What the exercise asks:
An exact copy of every record is needed, with the pictures left out.

Dataset entries
________
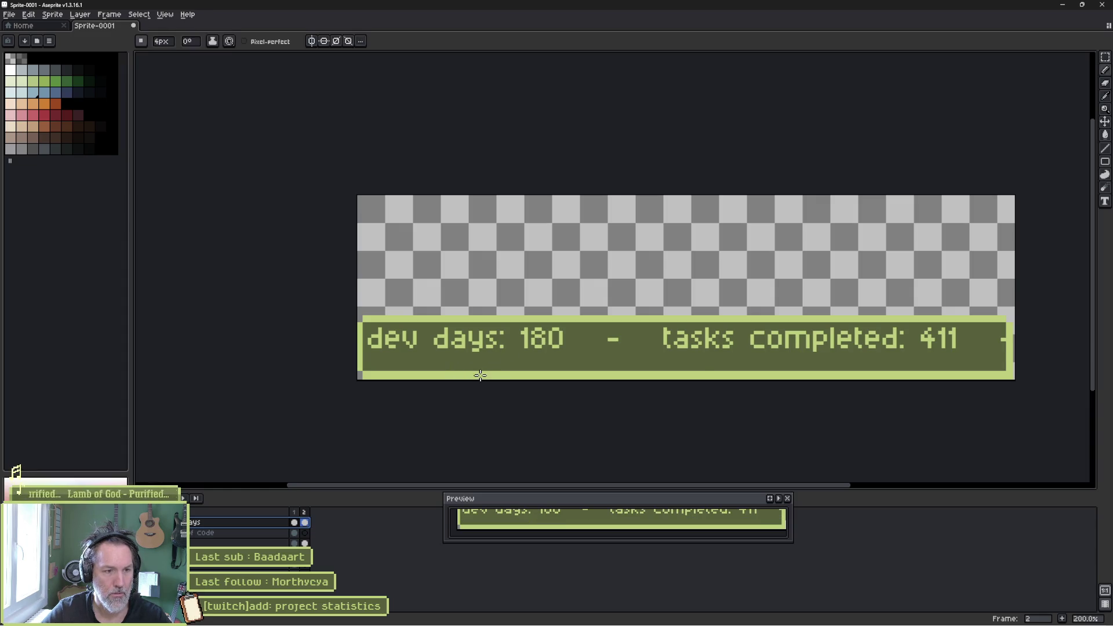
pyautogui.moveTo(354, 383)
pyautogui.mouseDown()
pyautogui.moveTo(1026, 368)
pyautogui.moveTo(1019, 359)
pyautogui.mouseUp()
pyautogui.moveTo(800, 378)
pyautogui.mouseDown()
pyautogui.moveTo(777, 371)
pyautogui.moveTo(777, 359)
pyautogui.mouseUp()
________
Exercise solution:
pyautogui.moveTo(354, 383)
pyautogui.mouseDown()
pyautogui.moveTo(1026, 368)
pyautogui.moveTo(1019, 359)
pyautogui.mouseUp()
pyautogui.moveTo(800, 378)
pyautogui.mouseDown()
pyautogui.moveTo(777, 371)
pyautogui.moveTo(777, 359)
pyautogui.mouseUp()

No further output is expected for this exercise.